── DATA SUPPLIED

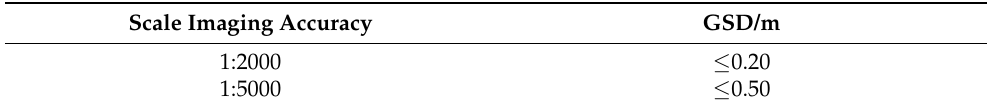
Table 2. GSD of the airborne-mapping camera.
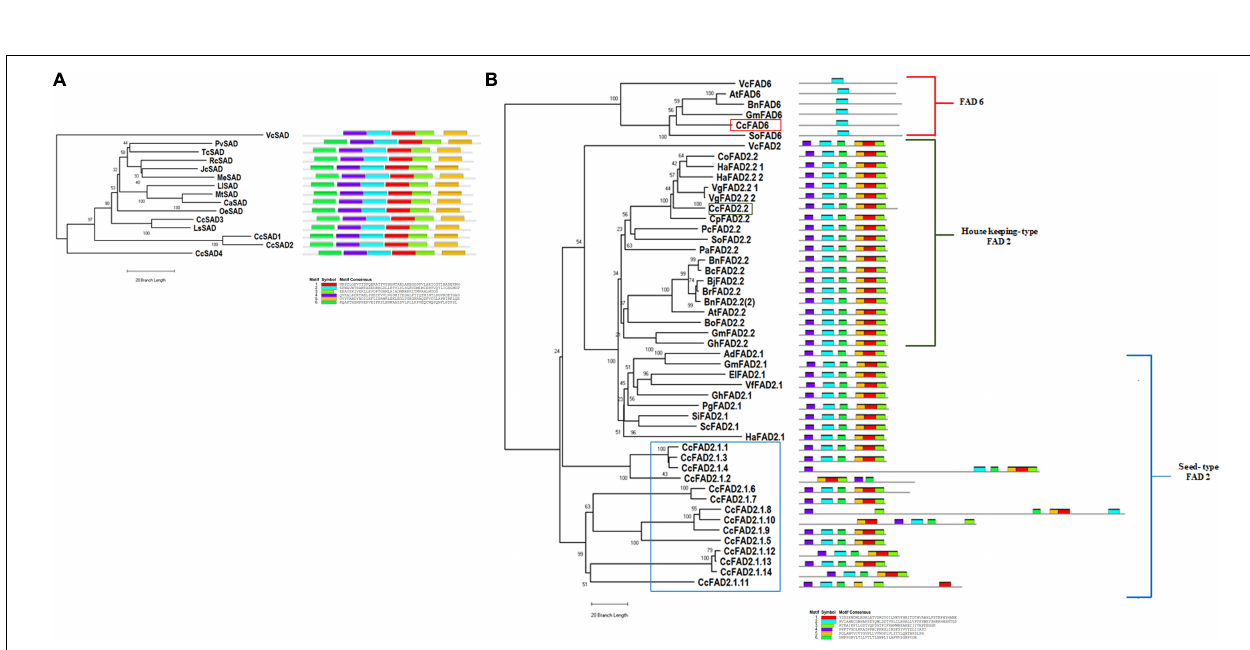
FIGURE 2 | Phylogenetic tree (on the left) and motif composition (on the right) of SAD and FAD candidate genes from Cynara cardunculus and other 31 representative species (Species and Accession numbers are reported in Supplementary Table 2 ). The amino acid sequences of all the selected proteins were aligned using the ClustalW program and subjected to phylogenetic analysis by the neighbor-joining method using the MEGAX software. Motif composition of the Cc FAD and Cc SAD proteins was obtained by the MEME program. The gray line represents the length of the proteins, and the rectangles in different colors represent the different motifs from 1 to 6. (A) Phylogenetic tree and motif composition of C. cardunculus SADs plus other 10 plant species. Rooted phylogram was obtained by using the Volvox carteri Vc SAD sequence as the outgroup. (B) Phylogenetic tree and motif composition of C. cardunculus FADs plus other 21 plant species. The house-keeping Cc FAD2.2 protein is indicated by a green box, the seed-type Cc FAD2.1 proteins are indicated by a blue box, and the Cc FAD6 protein is indicated by a red box. Rooted phylogram was obtained by using the Volvox carteri Vc FAD2 and Vc FAD6 sequences as the outgroups for FAD2 and FAD6 analysis, respectively.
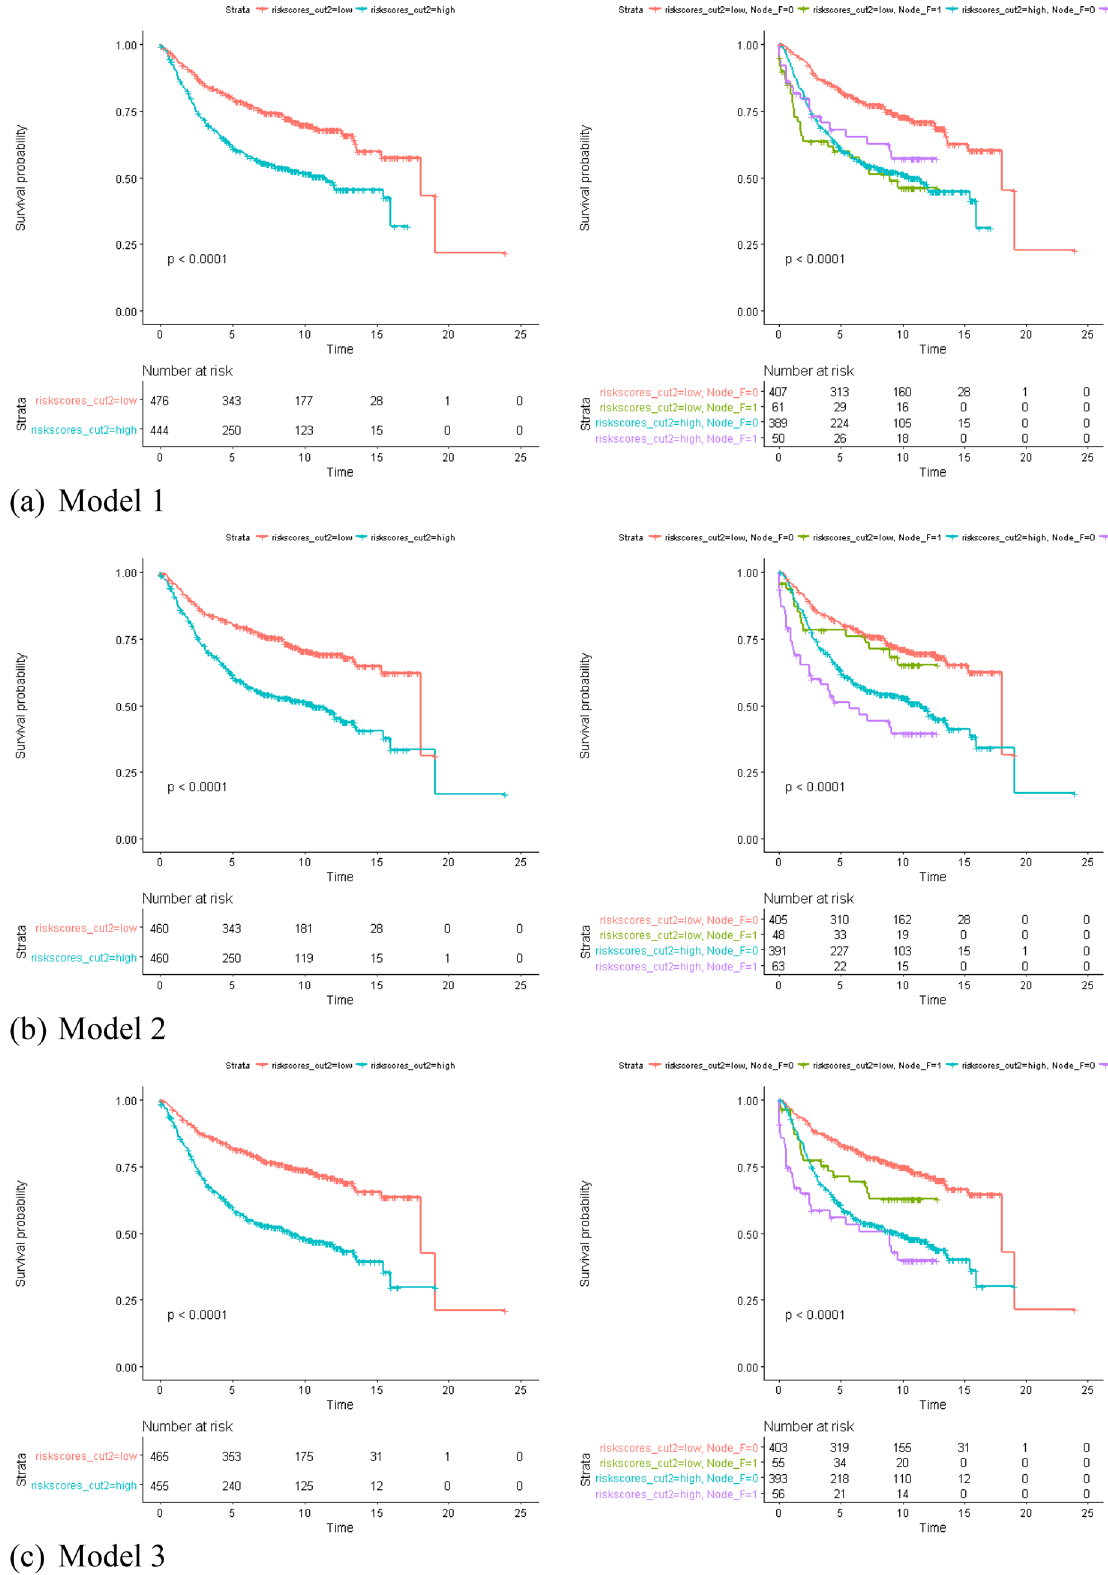
Figure 2. Partial cox regression plots of Models 1–5 and Model from Chou’s study 28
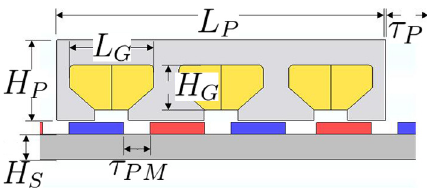
Figure 5. Main dimensions of the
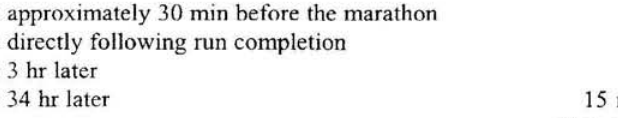
Table 2: Running time, weight loss, fluid intake as well as maximal oxygen uptake (VO2 max.) and oxy- gen utilisation (Ch-utilisation). Data shown as median values and 25" and 75'" percentiles in brackets, respec-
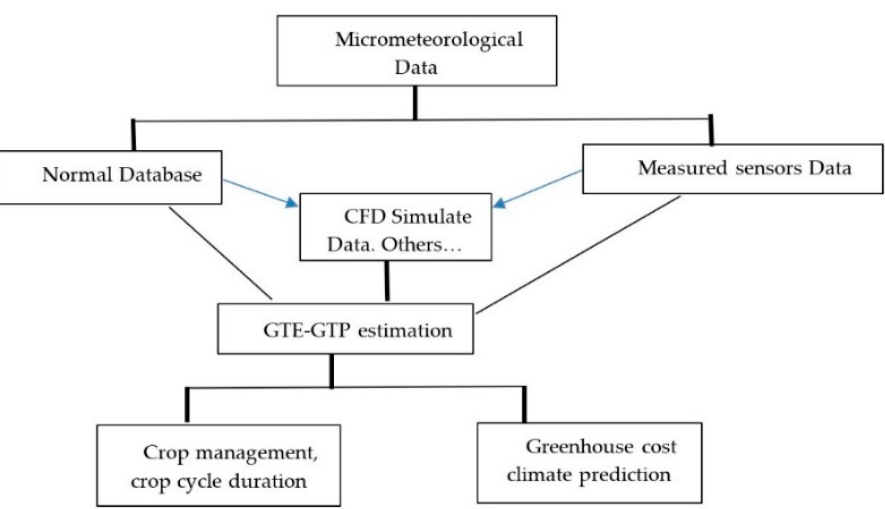
Figure 1. Logical process to estimate the thermal Figure 1. Logical Process to estimate the thermal index.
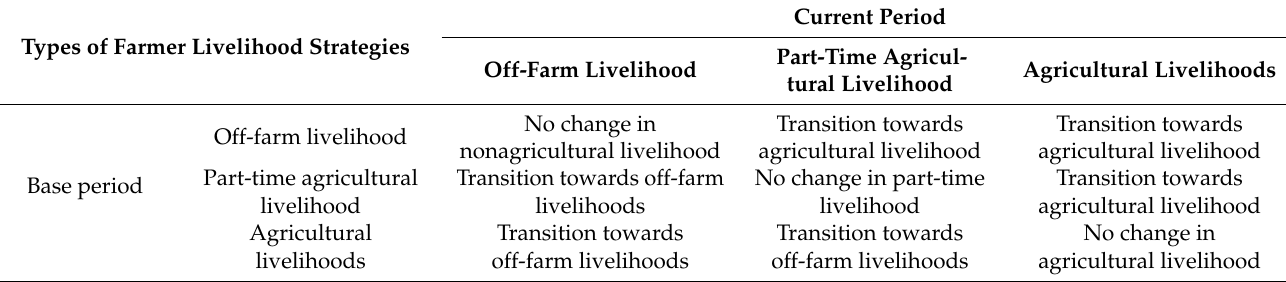
Table 1. Changes in household livelihood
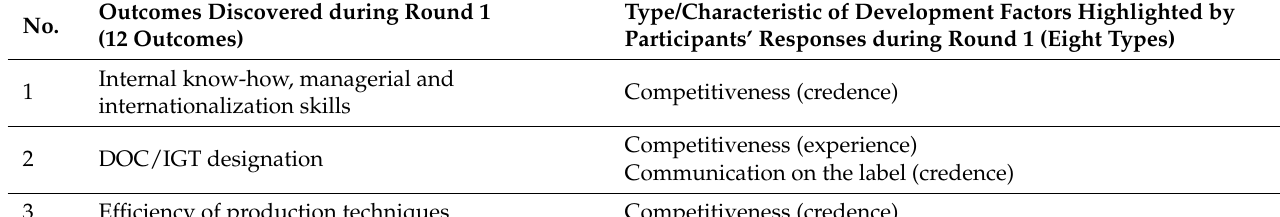
Table 3. Respondents’ association of outcomes with development factors which emerged during round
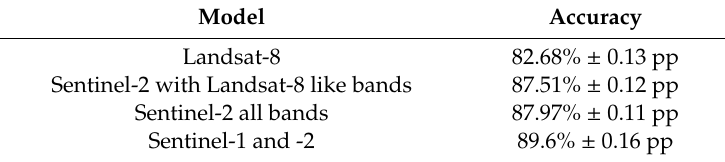
Table 5. Accuracy of each model in separating forest types in the Bago Yoma of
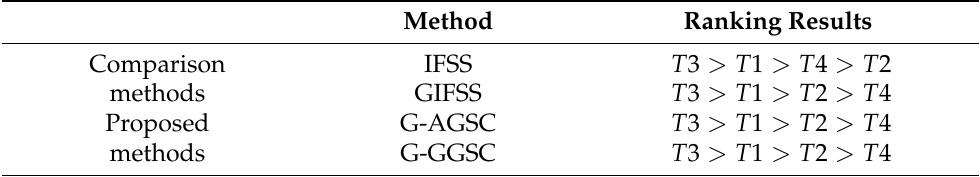
Figure 6. The score values of the targets under different methods in the tradtional index system. The ranking results of the proposed methods and comparison methods are shown in Table 6. Table 6. Ranking results of the targets under different methods in the tradtional index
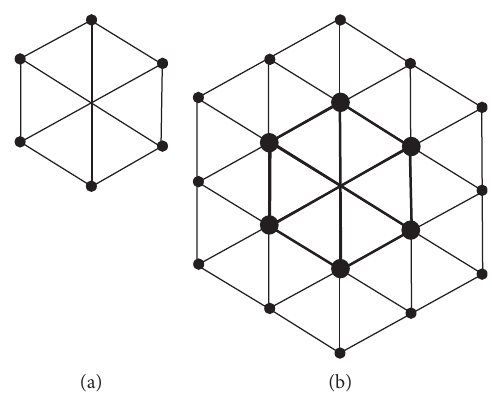
Figure 2: Hexagonal meshes: (a) HX (2) and (b) HX (3).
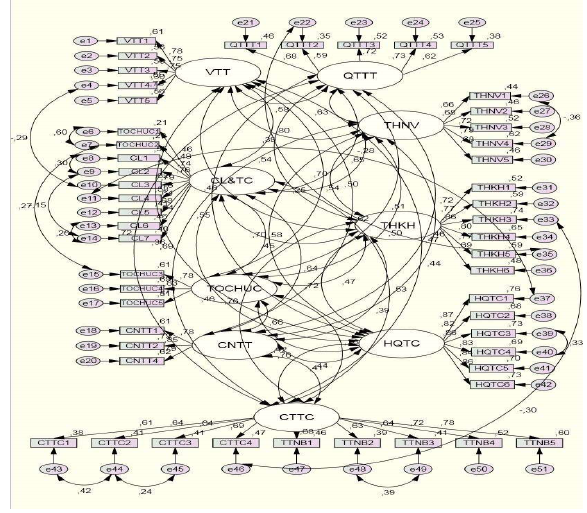
Fig. 1. Results of the CFA model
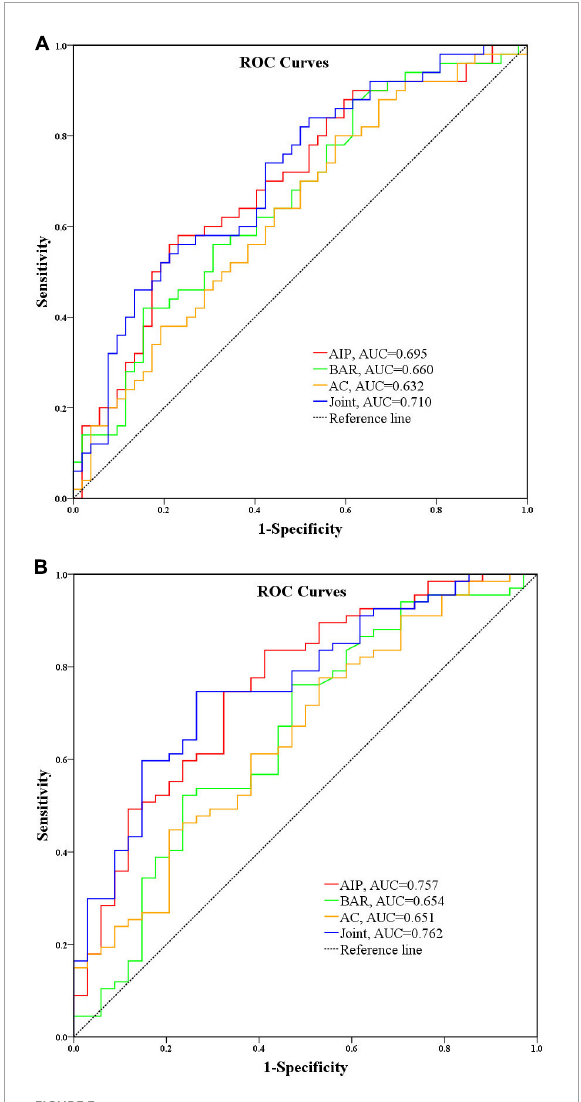
FIGURE3 (A) Predictive performance analysis of AIP, BAR, and AC for overweight. (B) Predictive performance analysis of AIP, BAR, and AC for central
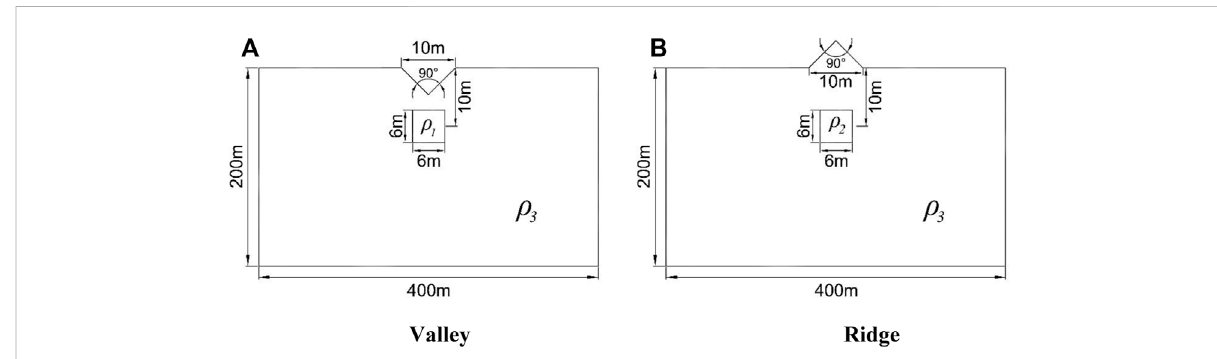
FIGURE 2 Model 1 geometry for (A) valley and (B)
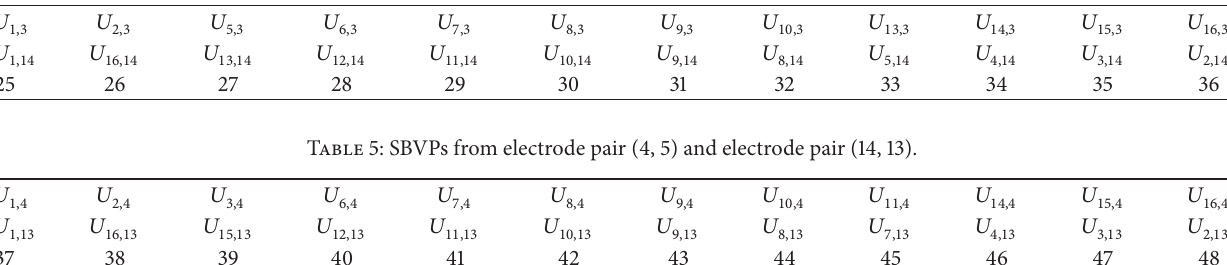
Table 4: SBVPs from electrode pair (3, 4) and electrode pair (15, 14).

────

ASSIGNED TASK:
Could you transcribe exactly the entries above, but only the lines from the one with "Table 2: Running" through the one with "Table 5. Accuracy", and without pictures?

RESPONSE BELOW:
Table 2: Running time, weight loss, fluid intake as well as maximal oxygen uptake (VO2 max.) and oxy- gen utilisation (Ch-utilisation). Data shown as median values and 25" and 75'" percentiles in brackets, respec-
Figure 1. Logical process to estimate the thermal Figure 1. Logical Process to estimate the thermal index.
Table 1. Changes in household livelihood
Table 3. Respondents’ association of outcomes with development factors which emerged during round
Table 5. Accuracy of each model in separating forest types in the Bago Yoma of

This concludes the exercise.